The 2D pretty-printer¶
Screens are 2D, so everything is a variant of the 2D case. What we need is a class designed for printing strings in a grid. This class will then:
Find a formatter for the dtype of the matrix (the “cell formatter”).
Make an array (a string array? might as well) of equal-width string representations
Attach row and column labels as the first row and column of the array
Join together everything into a correctly-aligned, multi-line string
The width of each cell is a negotiation between the grid formatter and the cell formatter:
Cell: I can print these floats in 5 to 15 characters. More characters is better, of course.
Grid: I’ll give you 7.
Cell: Stingy bastard.
Maybe this could be accomplished with “small”, “medium”, and “large” options for each formatter, allowing us to reuse arrayprint formatters:
float: large = high precision, medium = lower precision, small = lower precision and suppress_small
int: large = max number of digits, medium/small = exponential notation
str: large = maximum length, medium = truncate
bool: large = ‘ True’/’False’, medium/small = ‘T’/’-‘ (to be visually distinct)
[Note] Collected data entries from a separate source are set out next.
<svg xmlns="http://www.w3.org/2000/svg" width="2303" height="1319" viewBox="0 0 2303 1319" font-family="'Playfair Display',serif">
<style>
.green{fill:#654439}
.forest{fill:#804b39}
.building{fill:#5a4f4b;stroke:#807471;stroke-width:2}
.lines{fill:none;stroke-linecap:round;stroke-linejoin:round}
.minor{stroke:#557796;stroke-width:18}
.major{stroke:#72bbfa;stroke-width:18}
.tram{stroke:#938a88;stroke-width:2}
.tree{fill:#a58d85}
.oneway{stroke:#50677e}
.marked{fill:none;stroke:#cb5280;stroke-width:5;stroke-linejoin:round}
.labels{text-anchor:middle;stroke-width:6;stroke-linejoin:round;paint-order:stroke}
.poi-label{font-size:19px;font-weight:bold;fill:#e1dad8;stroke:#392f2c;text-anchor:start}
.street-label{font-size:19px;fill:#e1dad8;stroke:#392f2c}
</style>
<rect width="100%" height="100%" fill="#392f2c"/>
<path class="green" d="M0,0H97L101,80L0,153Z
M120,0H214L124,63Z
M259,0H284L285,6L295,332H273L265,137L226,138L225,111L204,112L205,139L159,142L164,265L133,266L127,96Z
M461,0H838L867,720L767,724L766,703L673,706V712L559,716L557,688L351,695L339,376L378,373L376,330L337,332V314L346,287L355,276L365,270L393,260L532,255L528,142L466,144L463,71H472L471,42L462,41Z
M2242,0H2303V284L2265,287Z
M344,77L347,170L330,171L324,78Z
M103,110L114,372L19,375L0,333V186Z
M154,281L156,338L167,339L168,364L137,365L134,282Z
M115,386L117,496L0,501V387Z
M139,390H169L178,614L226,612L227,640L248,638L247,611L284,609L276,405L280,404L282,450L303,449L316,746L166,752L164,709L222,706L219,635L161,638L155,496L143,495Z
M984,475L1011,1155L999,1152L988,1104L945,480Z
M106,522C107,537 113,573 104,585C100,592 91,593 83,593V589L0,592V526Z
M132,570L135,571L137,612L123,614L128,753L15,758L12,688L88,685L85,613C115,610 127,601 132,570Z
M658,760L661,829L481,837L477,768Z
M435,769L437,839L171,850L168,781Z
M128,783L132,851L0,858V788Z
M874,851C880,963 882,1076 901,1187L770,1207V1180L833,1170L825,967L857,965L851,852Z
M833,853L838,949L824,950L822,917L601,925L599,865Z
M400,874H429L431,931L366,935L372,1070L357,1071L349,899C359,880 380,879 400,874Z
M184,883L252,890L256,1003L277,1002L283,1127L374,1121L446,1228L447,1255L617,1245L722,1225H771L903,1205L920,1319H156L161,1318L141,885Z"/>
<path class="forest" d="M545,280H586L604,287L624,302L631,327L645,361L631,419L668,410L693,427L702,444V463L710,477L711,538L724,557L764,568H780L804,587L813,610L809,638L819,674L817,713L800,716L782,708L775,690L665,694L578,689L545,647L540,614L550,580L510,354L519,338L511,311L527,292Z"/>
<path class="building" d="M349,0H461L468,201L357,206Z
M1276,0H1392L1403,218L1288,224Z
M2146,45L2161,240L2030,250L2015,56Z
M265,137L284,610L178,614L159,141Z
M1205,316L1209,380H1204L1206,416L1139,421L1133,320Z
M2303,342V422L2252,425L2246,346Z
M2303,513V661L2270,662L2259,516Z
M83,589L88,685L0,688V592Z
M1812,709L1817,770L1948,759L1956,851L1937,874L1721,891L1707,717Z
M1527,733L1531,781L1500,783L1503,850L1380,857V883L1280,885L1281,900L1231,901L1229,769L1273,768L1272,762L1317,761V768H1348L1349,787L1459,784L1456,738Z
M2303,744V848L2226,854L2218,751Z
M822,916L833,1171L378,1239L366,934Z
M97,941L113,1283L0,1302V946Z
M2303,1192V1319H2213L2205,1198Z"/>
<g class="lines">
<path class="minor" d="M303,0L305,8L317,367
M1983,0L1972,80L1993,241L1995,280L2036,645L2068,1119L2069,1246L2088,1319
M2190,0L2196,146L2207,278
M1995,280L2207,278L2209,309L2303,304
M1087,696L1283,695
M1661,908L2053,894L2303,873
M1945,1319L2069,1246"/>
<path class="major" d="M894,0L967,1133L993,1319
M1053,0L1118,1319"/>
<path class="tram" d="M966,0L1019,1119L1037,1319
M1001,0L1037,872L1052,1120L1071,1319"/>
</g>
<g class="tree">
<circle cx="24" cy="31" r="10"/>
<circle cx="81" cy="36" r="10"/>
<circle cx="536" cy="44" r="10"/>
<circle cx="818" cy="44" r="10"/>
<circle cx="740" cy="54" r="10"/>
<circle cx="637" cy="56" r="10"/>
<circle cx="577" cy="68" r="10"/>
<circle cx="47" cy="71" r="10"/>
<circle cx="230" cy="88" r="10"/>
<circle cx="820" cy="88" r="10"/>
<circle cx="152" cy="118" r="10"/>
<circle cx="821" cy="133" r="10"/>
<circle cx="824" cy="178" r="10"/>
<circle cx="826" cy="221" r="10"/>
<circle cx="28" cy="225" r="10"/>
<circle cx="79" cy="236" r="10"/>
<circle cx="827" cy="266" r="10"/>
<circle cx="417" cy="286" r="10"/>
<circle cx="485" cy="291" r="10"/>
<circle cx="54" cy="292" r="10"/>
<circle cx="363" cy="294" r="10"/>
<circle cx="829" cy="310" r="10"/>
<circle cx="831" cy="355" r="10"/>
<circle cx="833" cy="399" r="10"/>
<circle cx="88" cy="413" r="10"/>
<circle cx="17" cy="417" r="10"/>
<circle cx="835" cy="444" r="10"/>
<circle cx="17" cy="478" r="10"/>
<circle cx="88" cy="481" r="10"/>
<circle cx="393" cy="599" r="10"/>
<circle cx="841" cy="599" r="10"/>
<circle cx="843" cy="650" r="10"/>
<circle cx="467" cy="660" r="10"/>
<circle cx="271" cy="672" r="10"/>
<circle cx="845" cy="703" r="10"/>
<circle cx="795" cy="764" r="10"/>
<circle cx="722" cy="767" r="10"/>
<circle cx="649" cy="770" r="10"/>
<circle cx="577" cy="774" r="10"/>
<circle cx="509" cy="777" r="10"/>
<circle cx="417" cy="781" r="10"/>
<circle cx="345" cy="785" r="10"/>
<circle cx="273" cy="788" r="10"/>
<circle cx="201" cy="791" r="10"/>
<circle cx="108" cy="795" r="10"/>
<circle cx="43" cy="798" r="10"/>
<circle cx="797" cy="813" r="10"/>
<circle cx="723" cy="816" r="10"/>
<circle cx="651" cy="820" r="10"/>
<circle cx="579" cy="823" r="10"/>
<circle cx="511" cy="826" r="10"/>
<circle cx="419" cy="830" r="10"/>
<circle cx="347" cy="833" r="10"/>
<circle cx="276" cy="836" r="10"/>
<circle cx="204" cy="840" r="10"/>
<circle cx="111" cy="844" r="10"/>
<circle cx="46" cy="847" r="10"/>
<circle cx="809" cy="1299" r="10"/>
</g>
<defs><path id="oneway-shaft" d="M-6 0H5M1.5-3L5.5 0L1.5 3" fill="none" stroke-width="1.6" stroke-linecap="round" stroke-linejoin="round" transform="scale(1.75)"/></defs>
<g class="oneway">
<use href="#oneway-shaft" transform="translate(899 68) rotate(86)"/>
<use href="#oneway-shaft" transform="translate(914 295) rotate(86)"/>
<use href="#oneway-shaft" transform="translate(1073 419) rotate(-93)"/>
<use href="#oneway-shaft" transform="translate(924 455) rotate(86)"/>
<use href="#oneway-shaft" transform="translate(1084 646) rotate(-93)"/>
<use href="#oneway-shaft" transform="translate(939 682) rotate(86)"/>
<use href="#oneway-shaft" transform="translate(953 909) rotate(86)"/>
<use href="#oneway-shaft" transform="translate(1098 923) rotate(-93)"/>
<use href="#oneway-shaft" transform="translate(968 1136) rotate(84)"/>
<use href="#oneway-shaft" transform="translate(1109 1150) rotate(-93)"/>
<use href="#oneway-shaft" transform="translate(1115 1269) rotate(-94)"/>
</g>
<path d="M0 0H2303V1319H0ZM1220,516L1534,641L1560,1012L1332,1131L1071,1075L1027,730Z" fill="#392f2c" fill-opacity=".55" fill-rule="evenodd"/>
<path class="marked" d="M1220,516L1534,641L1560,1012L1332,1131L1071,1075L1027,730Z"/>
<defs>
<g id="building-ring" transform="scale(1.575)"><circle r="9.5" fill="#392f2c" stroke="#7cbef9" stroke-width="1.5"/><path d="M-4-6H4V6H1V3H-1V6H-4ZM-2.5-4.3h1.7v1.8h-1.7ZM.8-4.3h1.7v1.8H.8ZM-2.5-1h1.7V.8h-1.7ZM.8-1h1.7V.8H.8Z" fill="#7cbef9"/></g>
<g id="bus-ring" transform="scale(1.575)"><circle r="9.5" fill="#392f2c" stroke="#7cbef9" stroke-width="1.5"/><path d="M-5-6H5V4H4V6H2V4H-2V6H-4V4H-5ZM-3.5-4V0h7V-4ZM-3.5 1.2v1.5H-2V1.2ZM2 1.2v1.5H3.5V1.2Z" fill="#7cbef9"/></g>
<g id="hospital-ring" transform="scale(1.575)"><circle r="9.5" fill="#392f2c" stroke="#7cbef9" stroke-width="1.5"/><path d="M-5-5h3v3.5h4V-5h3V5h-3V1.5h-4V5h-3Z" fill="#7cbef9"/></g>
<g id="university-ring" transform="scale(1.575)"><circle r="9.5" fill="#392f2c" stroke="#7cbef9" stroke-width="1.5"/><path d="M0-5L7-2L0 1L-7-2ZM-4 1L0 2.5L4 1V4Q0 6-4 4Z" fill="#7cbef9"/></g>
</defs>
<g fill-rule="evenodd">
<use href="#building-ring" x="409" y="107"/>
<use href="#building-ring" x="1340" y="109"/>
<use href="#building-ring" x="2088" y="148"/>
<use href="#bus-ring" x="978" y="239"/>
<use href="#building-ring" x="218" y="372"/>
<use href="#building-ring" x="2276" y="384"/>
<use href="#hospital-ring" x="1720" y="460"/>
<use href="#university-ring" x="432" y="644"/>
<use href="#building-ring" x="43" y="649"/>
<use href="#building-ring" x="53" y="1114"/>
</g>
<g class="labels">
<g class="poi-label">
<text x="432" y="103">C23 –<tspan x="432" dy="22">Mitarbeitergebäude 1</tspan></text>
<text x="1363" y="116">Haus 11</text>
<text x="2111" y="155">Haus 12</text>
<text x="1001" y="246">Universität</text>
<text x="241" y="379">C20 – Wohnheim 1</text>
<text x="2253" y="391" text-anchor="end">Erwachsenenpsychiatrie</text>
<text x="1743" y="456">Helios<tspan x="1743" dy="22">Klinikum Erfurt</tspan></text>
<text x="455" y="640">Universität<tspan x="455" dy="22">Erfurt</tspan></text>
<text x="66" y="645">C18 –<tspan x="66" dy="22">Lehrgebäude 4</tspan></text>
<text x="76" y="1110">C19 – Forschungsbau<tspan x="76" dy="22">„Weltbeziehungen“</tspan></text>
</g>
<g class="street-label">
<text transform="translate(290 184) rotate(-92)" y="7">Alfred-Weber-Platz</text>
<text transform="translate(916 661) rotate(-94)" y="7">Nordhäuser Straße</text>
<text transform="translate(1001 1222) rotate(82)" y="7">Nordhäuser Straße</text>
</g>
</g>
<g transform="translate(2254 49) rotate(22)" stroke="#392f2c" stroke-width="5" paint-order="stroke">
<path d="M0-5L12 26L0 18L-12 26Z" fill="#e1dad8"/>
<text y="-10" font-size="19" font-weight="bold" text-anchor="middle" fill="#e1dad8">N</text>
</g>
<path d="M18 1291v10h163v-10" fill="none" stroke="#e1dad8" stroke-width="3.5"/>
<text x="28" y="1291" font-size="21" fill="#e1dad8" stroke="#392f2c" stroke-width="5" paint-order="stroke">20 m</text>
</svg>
Brackets are _not_ printed (it’s too hard to work them in with the labels).
The 1D pretty-printer¶
It’s the 2D printer with only one row.
The 3D pretty-printer¶
When people work with n-dimensional labeled data and n>2, what they often do is flatten it out into 2 dimensions. The rows are single data points, and the columns are all the indices followed by the value. Show a few of these from the beginning of the matrix, dots, and a few of these from the end of the matrix.
Then put all those back into the grid-maker.
If there are more than 30 or so dimensions, we are sad.